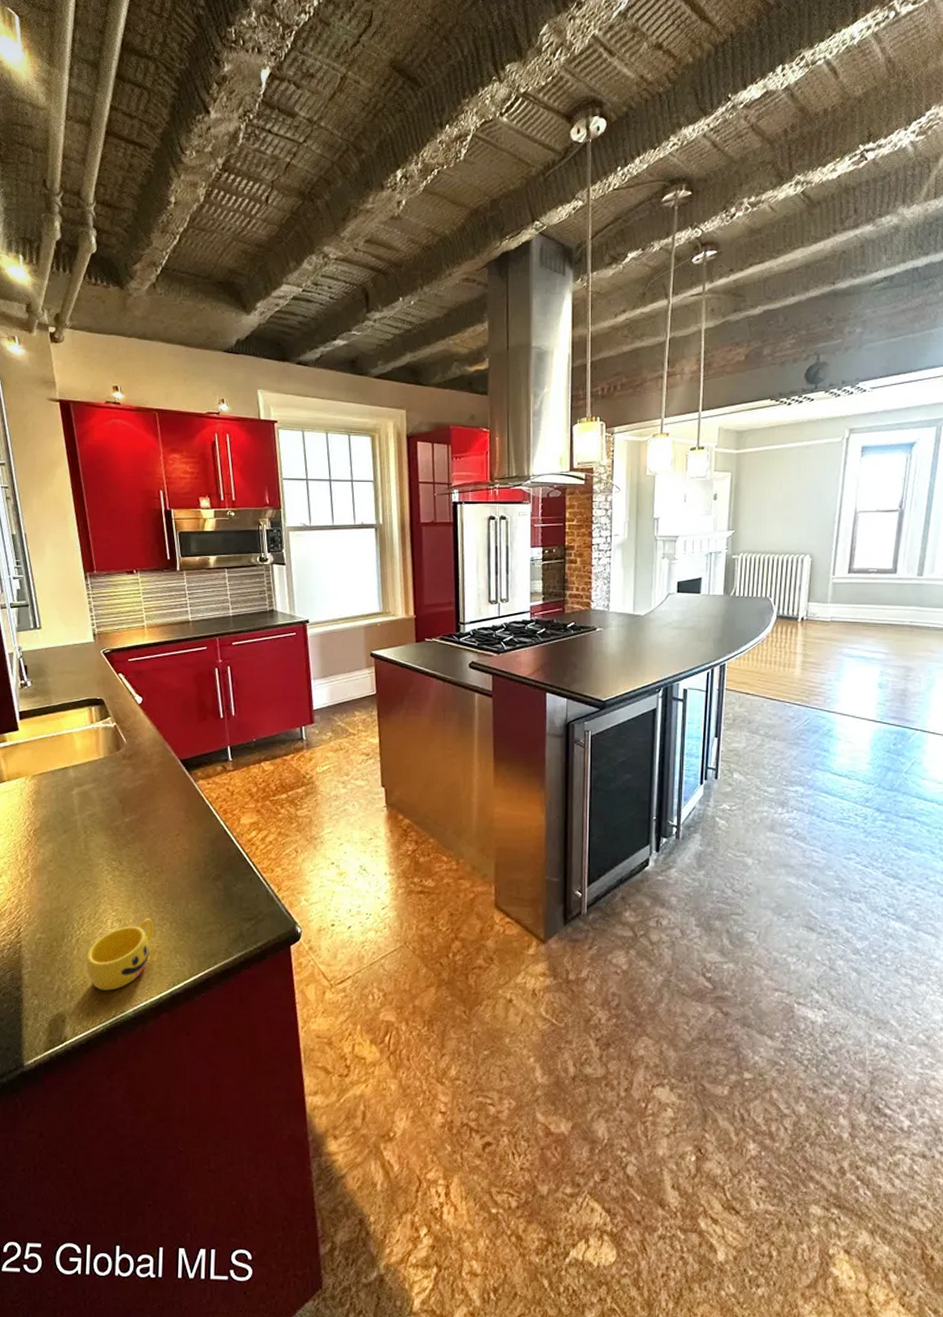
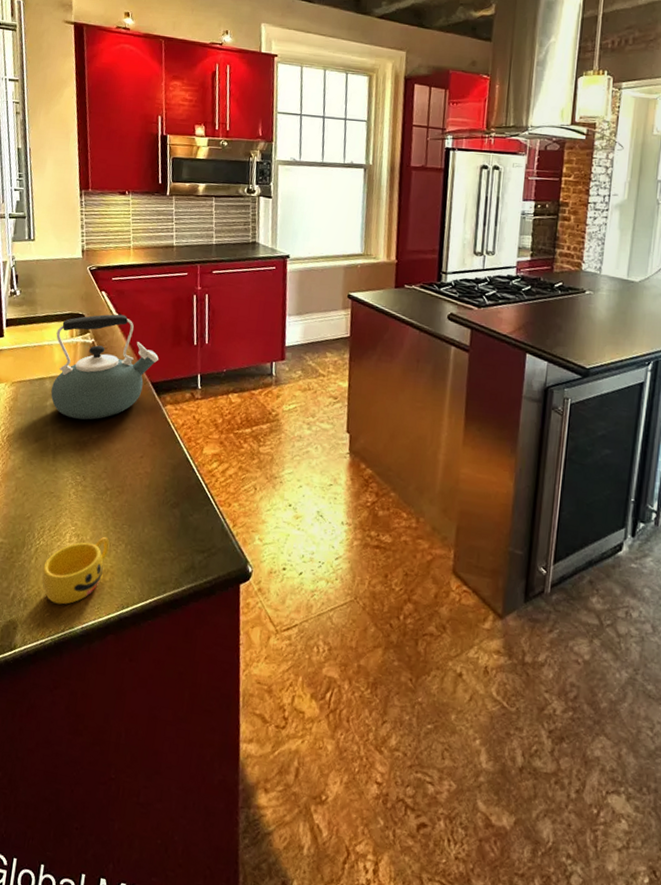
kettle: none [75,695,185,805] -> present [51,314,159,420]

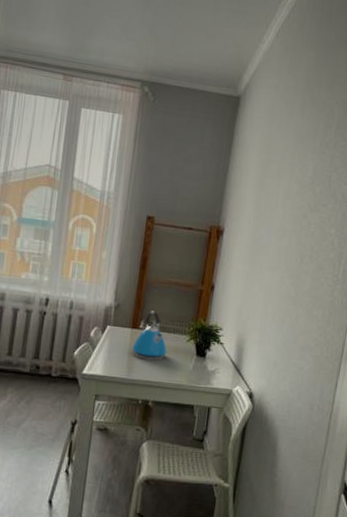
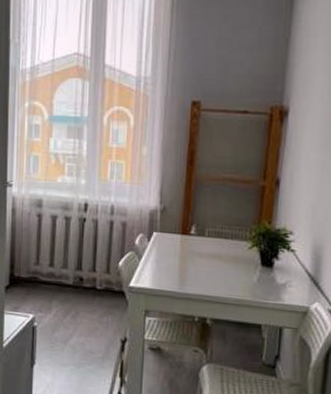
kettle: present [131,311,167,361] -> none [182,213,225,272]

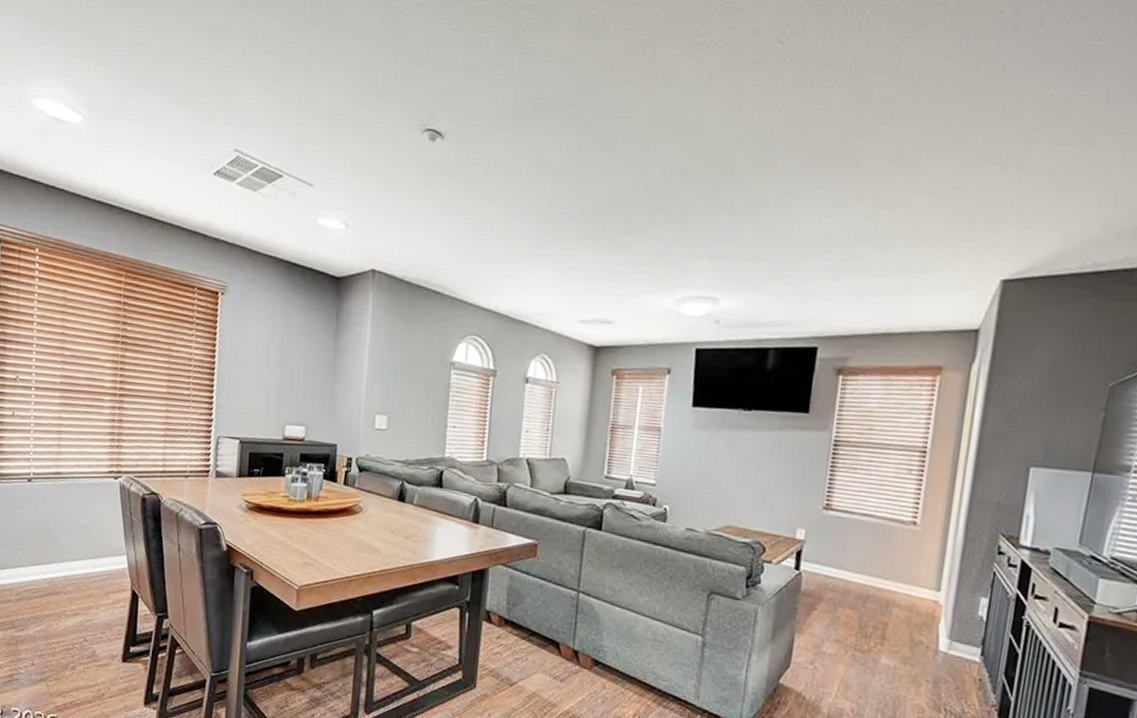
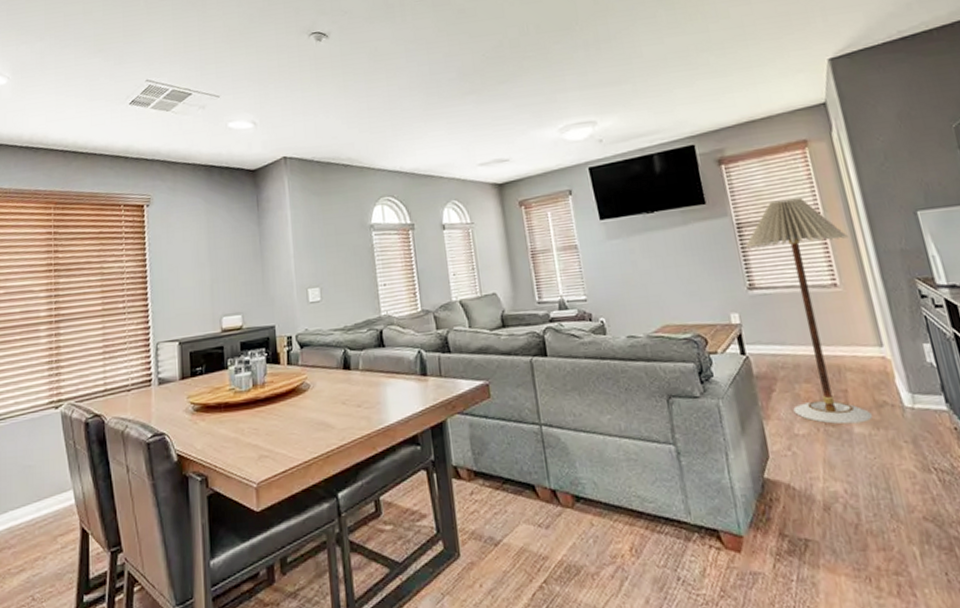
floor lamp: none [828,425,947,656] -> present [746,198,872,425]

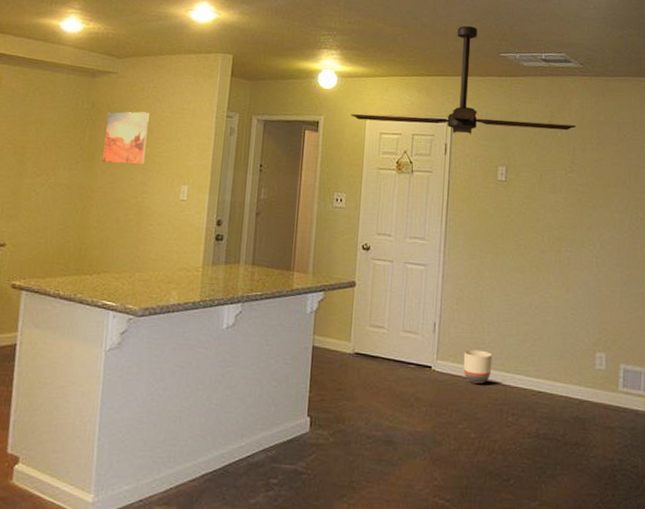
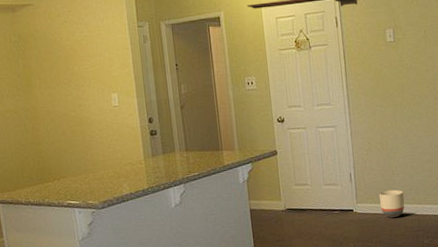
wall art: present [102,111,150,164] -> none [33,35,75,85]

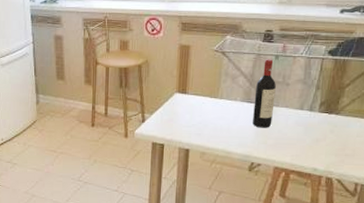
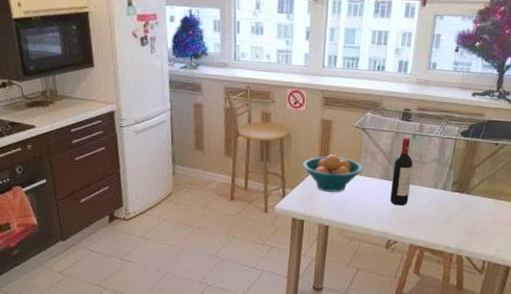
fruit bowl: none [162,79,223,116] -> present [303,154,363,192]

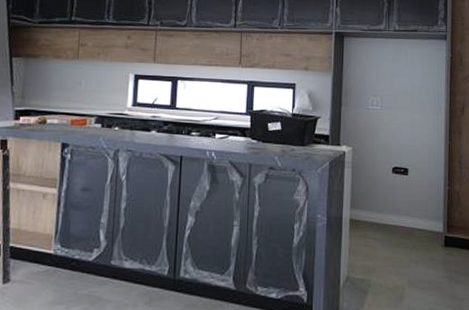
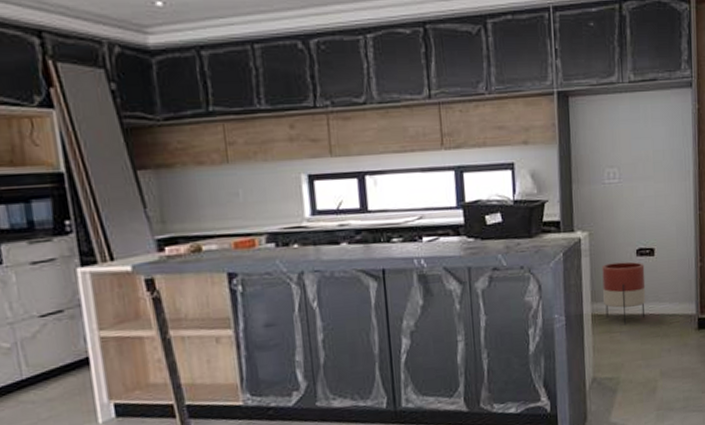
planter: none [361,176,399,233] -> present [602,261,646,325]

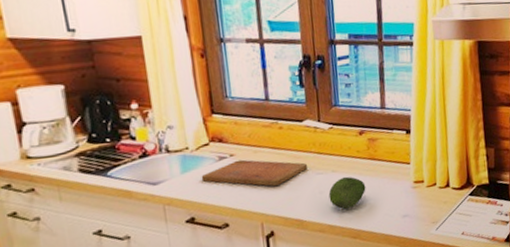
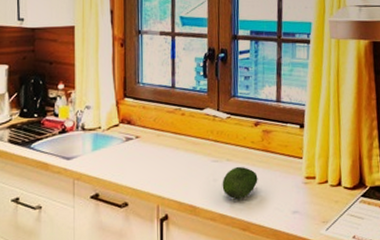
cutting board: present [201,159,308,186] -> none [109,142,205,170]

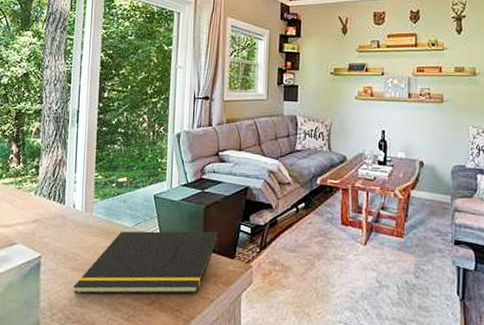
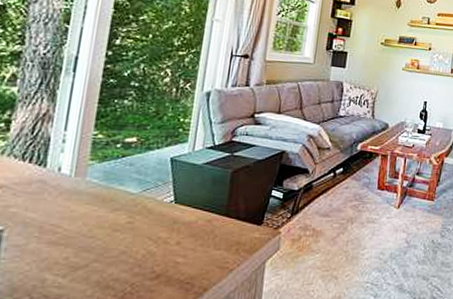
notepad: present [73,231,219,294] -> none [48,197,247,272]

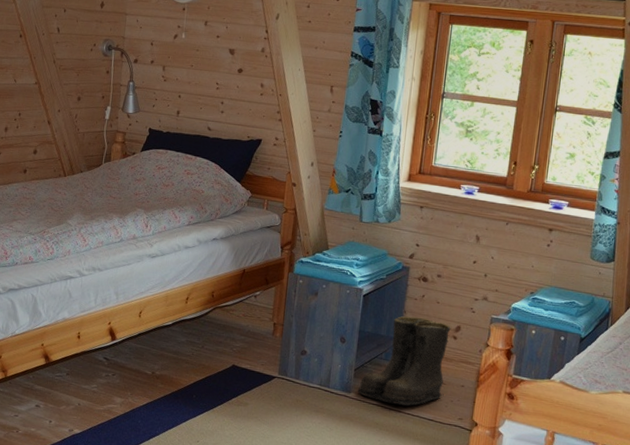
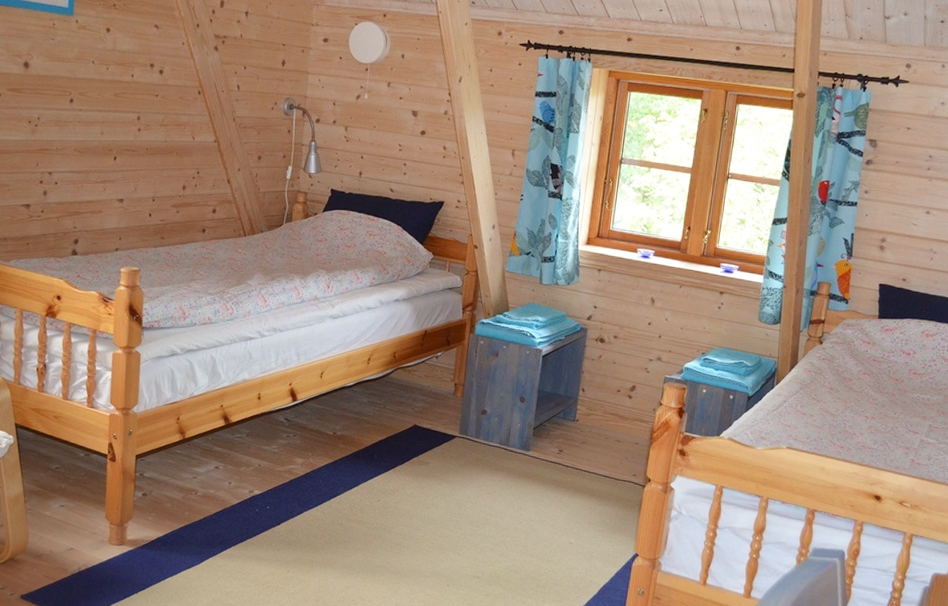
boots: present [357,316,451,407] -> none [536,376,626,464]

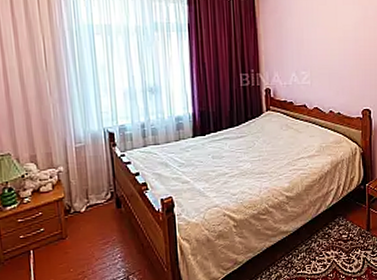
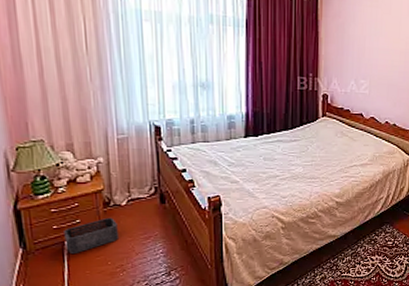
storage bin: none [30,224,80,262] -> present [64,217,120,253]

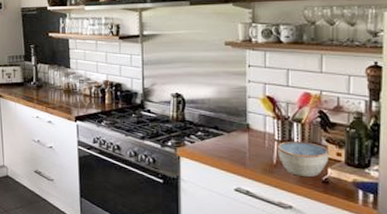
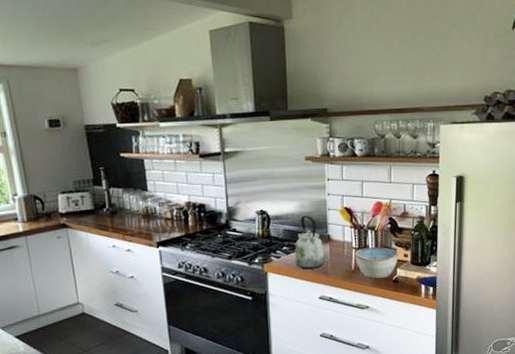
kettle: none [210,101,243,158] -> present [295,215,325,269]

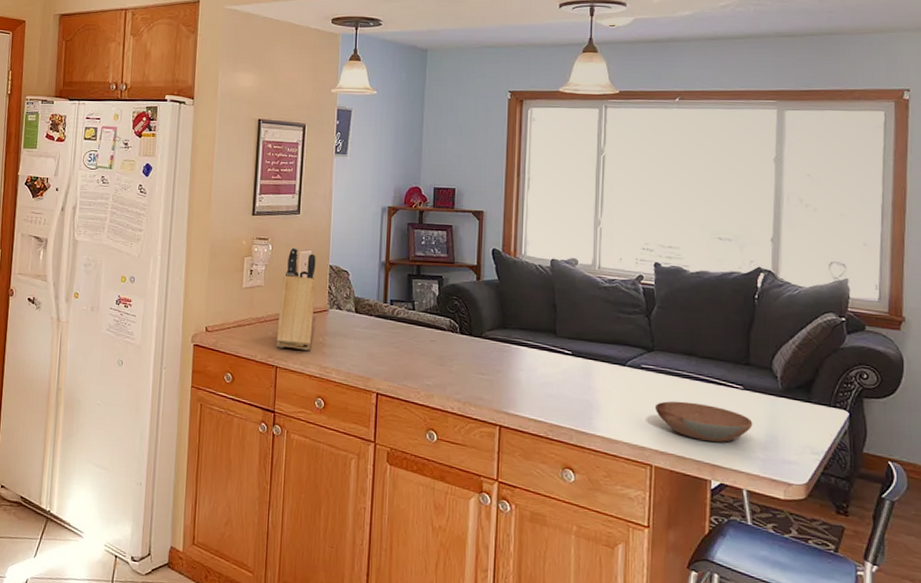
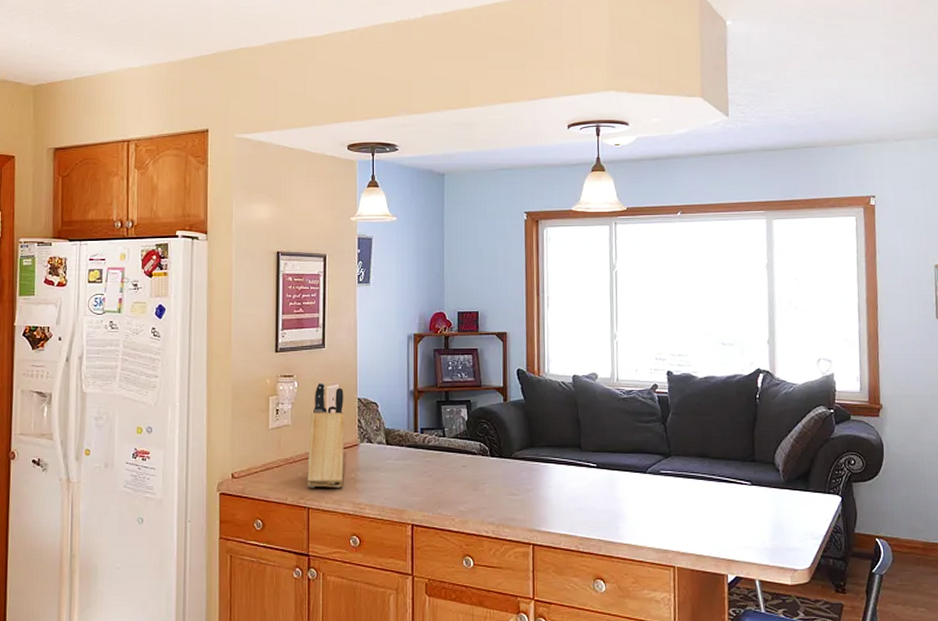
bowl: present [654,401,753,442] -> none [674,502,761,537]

◆ Work instructions: For this exercise, transcribe exactly the part of the records above that opens with the line containing "wall art: present" and closes with the one containing "boots: present [357,316,451,407]". Pictures are not part of the copy.

◆ Exercise response:
wall art: present [102,111,150,164] -> none [33,35,75,85]

fruit bowl: none [162,79,223,116] -> present [303,154,363,192]

planter: none [361,176,399,233] -> present [602,261,646,325]

cutting board: present [201,159,308,186] -> none [109,142,205,170]

notepad: present [73,231,219,294] -> none [48,197,247,272]

boots: present [357,316,451,407] -> none [536,376,626,464]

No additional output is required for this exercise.